Oui, pour faire honneur à la Nation, cette élection méritait un débat voir un déballage démocratique, car le peuple a répondu présent dans sa diversité. Un peuple au jugement fin et délicat qui a prouvé qu’il n’était pas la camisole de force de la politique, contrairement aux médias qui n’ont cessé d’annoncer en amont qu’il fallait s’attendre à une très grande abstention. C’est à une fête du bulletin de vote qu’il nous a invité, à un arrachement qui prouve à quel point il a la force de tordre le cours des choses et de montrer que le plus difficile est une tâche digne des femmes et des hommes libres, prêts à la fête.

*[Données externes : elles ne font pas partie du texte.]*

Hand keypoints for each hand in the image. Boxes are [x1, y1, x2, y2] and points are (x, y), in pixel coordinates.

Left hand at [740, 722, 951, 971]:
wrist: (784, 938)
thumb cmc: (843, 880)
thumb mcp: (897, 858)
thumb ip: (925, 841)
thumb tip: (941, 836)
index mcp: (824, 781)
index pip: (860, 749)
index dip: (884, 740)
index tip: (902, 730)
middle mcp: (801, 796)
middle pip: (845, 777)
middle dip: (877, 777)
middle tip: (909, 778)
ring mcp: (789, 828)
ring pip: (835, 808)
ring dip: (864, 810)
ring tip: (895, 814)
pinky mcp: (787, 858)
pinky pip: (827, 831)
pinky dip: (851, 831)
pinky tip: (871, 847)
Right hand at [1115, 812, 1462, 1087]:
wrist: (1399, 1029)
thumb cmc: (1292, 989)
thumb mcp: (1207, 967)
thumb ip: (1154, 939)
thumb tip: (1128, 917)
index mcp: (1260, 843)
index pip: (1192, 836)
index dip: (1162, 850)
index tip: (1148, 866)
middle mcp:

Soudain, le hublot de ma machine à laver à la place de l’écran s’arrête de tourner pour laisser la place à des témoignages plein écran choisis dans la foule de la place de la Bastille ; d’emblée je comprends la pertinence des choix puisque de grands acteurs de la vie politique française me font découvrir l’horizon de leur nombril incandescent ou plutôt indécent : Josiane Balasco, Guy Bedos, Clémentine Célarié volent au peuple le temps de ses paroles, mais rassurent les gensdetélé, ils sont un peu de la famille. A ce moment là , j’ai la rage, car il s’agit bien de la peur, de la haine du peuple ou bien de quelque chose d’approchant. Le peuple vu comme un vulgum pecus, incapable d’être autre chose qu’une foule anonyme, sans diversité de pensée. Alors que le plus souvent son érudition politique, son bon sens, se composent de souvenirs antérieurement éprouvés dans sa vie publique et privé, dans ses engagements, ses souffrances, ses désirs et sa confiance dans le génie politique du pays. La télévision a manqué le rendez-vous, elle a été une nouvelle fois sourde et aveugle, avec un people-tropisme décadent qui a cherché à faire du fils de François Hollande une nouvelle figure glacée de Gala, cette autre feuille merdiatique.

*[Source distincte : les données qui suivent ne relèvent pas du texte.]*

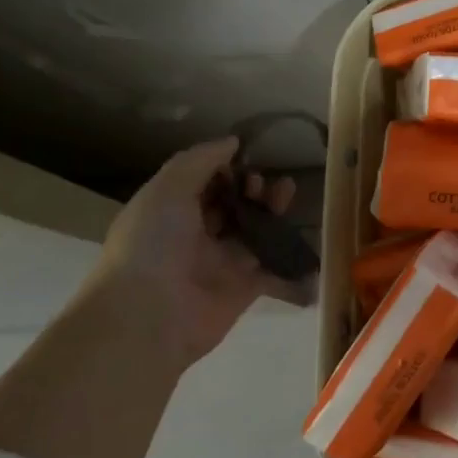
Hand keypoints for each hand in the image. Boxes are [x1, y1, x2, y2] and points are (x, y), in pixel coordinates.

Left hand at [84, 137, 310, 367]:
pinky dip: (292, 257)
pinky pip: (275, 266)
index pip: (204, 184)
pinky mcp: (248, 287)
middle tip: (263, 183)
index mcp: (170, 212)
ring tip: (286, 193)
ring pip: (257, 230)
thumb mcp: (167, 189)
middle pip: (234, 205)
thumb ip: (200, 160)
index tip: (244, 161)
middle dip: (253, 188)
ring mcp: (223, 262)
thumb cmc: (153, 244)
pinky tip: (306, 235)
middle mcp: (196, 236)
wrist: (151, 315)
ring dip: (273, 210)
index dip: (225, 169)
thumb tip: (233, 142)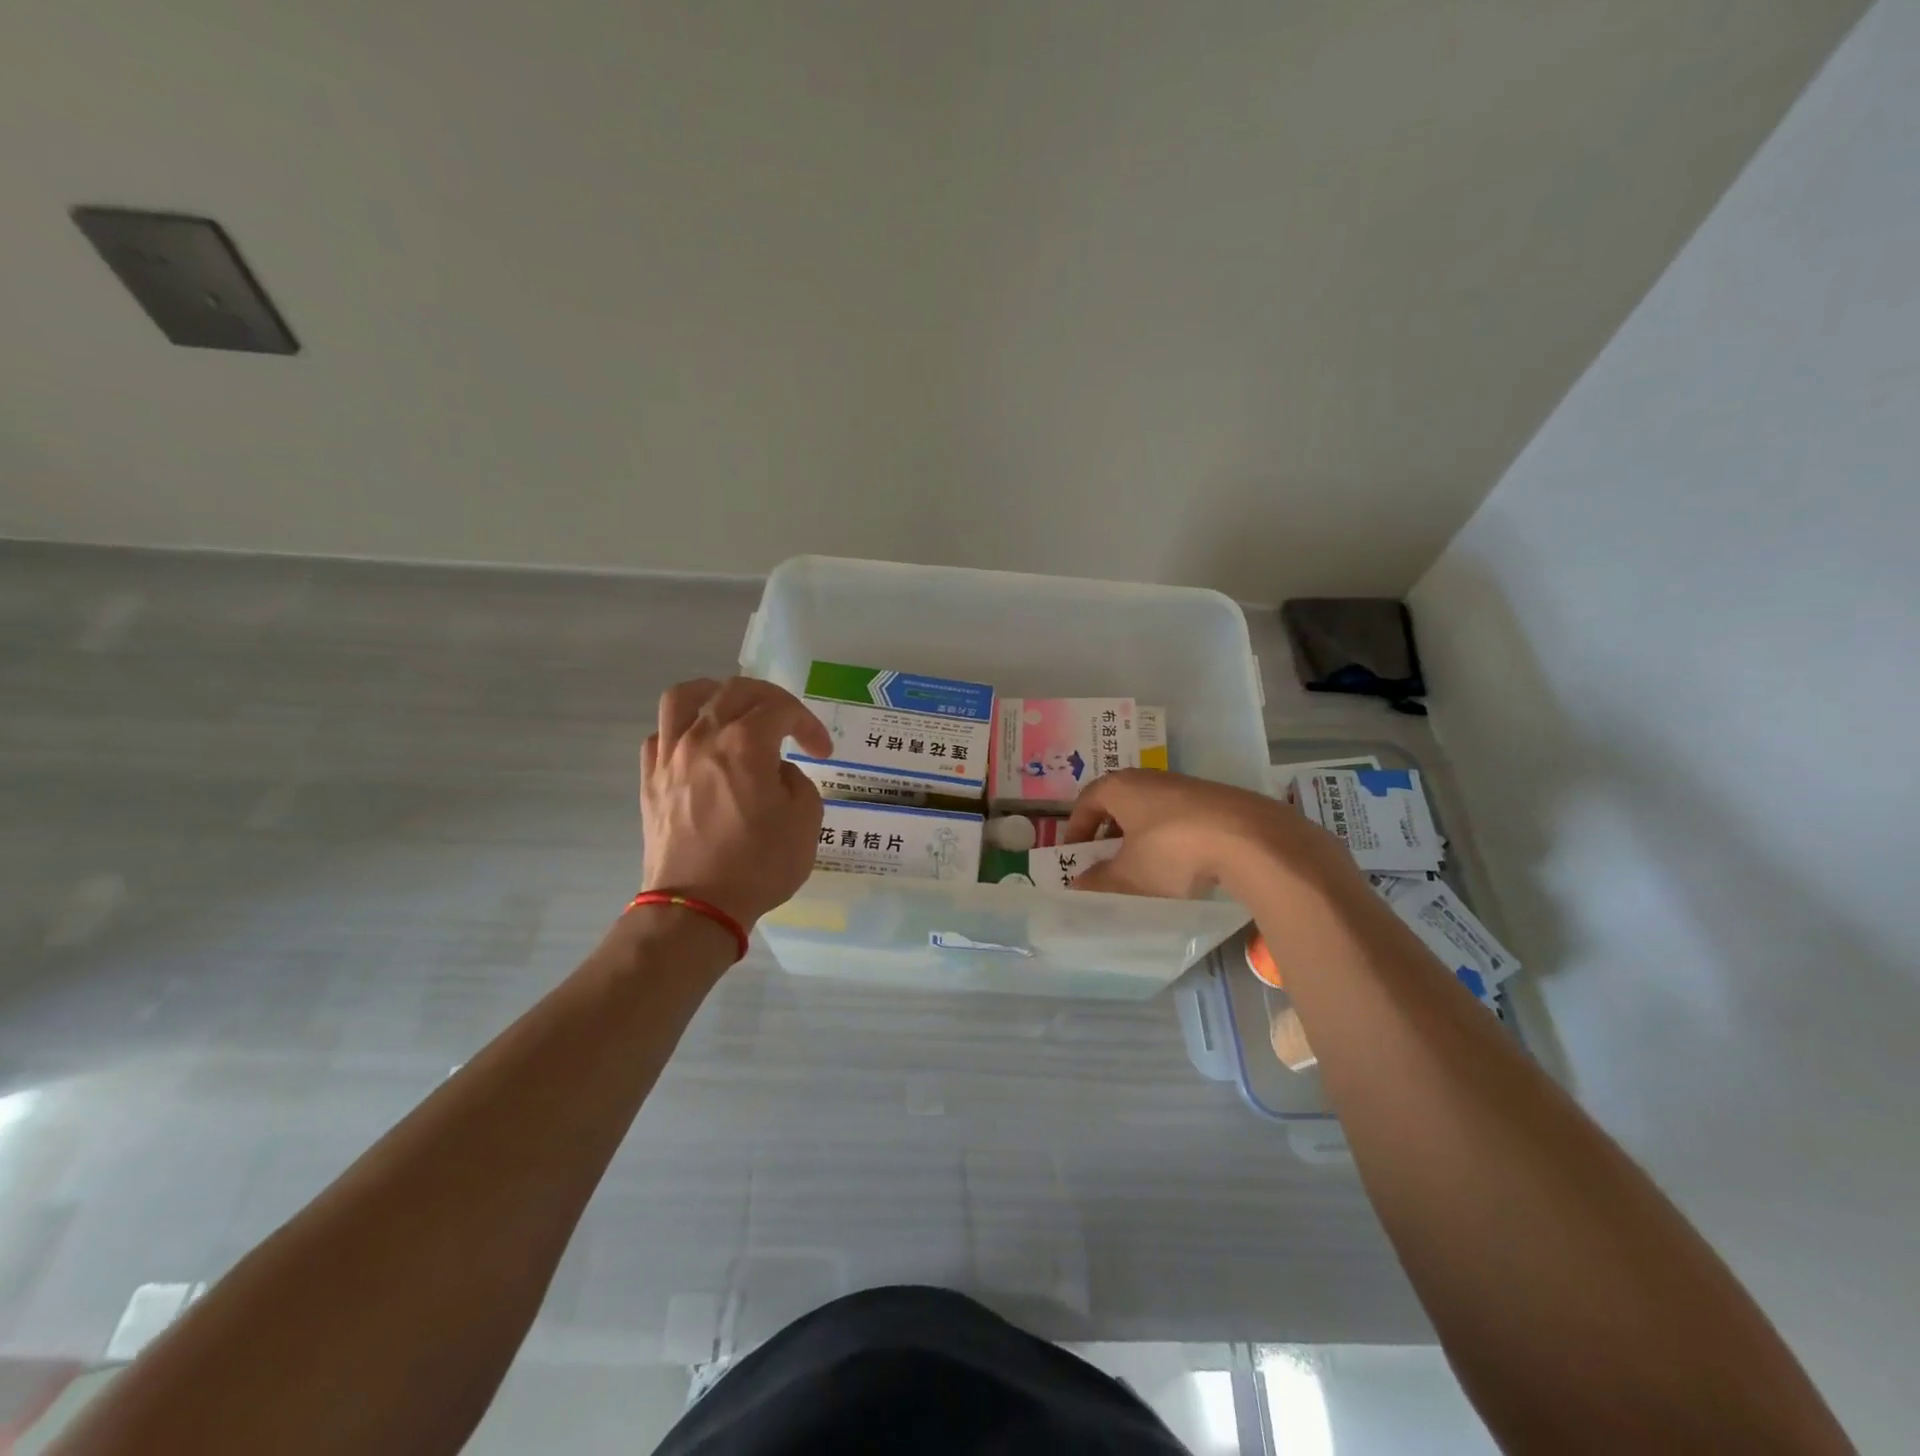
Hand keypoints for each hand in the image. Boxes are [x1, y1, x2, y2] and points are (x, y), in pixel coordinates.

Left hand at [641, 677, 833, 928]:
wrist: (697, 907)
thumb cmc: (758, 864)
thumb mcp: (806, 821)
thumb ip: (798, 781)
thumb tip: (775, 772)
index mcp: (745, 743)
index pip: (781, 709)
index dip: (807, 723)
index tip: (821, 751)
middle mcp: (703, 737)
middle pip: (734, 690)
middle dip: (770, 699)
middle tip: (788, 723)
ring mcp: (670, 757)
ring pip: (684, 698)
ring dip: (714, 694)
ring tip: (730, 708)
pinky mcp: (650, 781)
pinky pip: (660, 735)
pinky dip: (682, 729)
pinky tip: (697, 747)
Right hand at [1063, 769, 1352, 901]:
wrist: (1250, 838)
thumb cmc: (1173, 851)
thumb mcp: (1129, 876)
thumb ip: (1099, 881)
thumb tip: (1078, 885)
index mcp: (1121, 787)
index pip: (1087, 801)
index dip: (1077, 827)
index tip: (1074, 853)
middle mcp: (1150, 778)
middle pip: (1120, 802)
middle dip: (1109, 831)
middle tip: (1105, 859)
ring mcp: (1186, 786)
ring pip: (1152, 809)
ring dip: (1141, 835)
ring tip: (1143, 866)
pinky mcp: (1216, 799)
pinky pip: (1180, 817)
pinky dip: (1171, 837)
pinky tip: (1182, 863)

C’était pourtant le soir d’un renouveau et l’occasion de faire autrement. Mais ces gensdetélé-là peuvent-ils faire autrement ? Savent-ils faire autrement que de répéter à l’infini des modèles d’arrogance et de suffisance, chiens de garde d’une pensée unique, jamais calibrée, contraire à l’idée même de pensée, cette qualité en mouvement et en perpétuel changement. Savent-il que la parole est un ensemble de choses mises en scène et non l’exclusion du corps, l’oubli de la situation et que pour se résoudre pleinement elle a besoin de tout autre chose que du cadre d’une vignette au bas de l’écran, masqué, dominé par la béance d’une caravane de journalistes collée au cul de François Hollande.

Alors, si le changement c’est maintenant, pour la télévision il y a une urgence.